Staats S.J. v The Commonwealth of Australia

Case

[1995] FCA 155

21 Feb 1995


IN THE FEDERAL COURT OF AUSTRALIA )
VICTORIAN DISTRICT REGISTRY      )
GENERAL DIVISION                 )         No VG 10 of 1995

BETWEEN:

STEVEN J. STAATS

Applicant

- and -

THE COMMONWEALTH OF AUSTRALIA and ANOR

Respondent

Coram:       Olney J

Place:       Melbourne

Date:        21 February 1995

MINUTE OF ORDER

THE COURT ORDERS THAT the applicant pay the first respondent's costs of the proceedings including the costs of the amended notice of motion.

NOTE:Settlement and entry of orders is dealt with in

Order 36 of the Federal Court Rules.

IN THE FEDERAL COURT OF AUSTRALIA )
VICTORIAN DISTRICT REGISTRY      )
GENERAL DIVISION                 )         No VG 10 of 1995

BETWEEN:

STEVEN J. STAATS

Applicant

- and -

THE COMMONWEALTH OF AUSTRALIA and ANOR

Respondent

Coram:       Olney J

Place:       Melbourne

Date:        21 February 1995

REASONS FOR JUDGMENT

By an application filed on 19 January 1995 the applicant claims:

  1. That his naturalisation as an Australian citizen on 19 March 1958 is ultra vires;

  1. That the renunciation of his Netherlands nationality and citizenship is ultra vires;  and

  1. That he is entitled to apply for and obtain in Australia a Netherlands passport and "to obtain all benefits and entitlements pursuant thereto and all compensatory compensation, restitution and otherwise all damages and loss".

No specific relief is sought in the application but presumably the applicant seeks declarations in terms of the claims that he makes.   No statement of claim has been filed.

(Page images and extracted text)
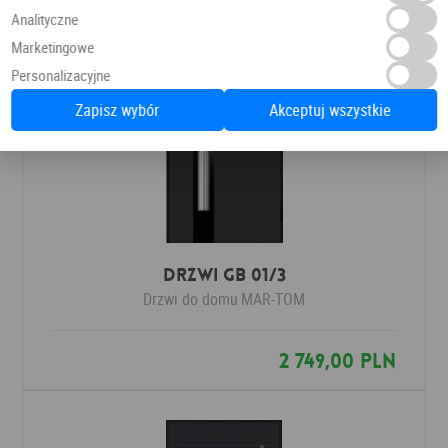
Analityczne
Marketingowe
Personalizacyjne
Zapisz wybór
Akceptuj wszystkie
Drzwi GB 01/3
Drzwi do domu
MAR-TOM
2 749,00 PLN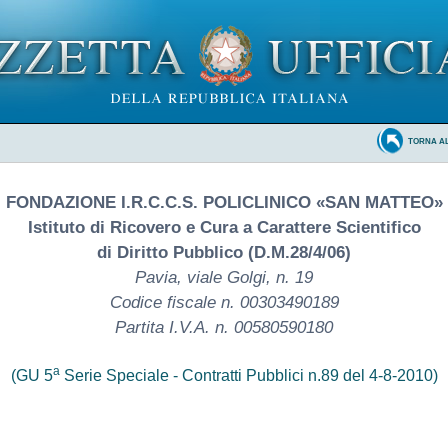
TORNA A
FONDAZIONE I.R.C.C.S. POLICLINICO «SAN MATTEO»
Istituto di Ricovero e Cura a Carattere Scientifico
di Diritto Pubblico (D.M.28/4/06)
Pavia, viale Golgi, n. 19
Codice fiscale n. 00303490189
Partita I.V.A. n. 00580590180
a
(GU 5
Serie Speciale - Contratti Pubblici n.89 del 4-8-2010)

JOB:
Please print the portion of the Staats judgment above that opens with the words containing "1. That the" and closes with "has been filed.", copied word for word.

RESPONSE:
1. That the renunciation of his Netherlands nationality and citizenship is ultra vires;  and

  1. That he is entitled to apply for and obtain in Australia a Netherlands passport and "to obtain all benefits and entitlements pursuant thereto and all compensatory compensation, restitution and otherwise all damages and loss".

No specific relief is sought in the application but presumably the applicant seeks declarations in terms of the claims that he makes.   No statement of claim has been filed.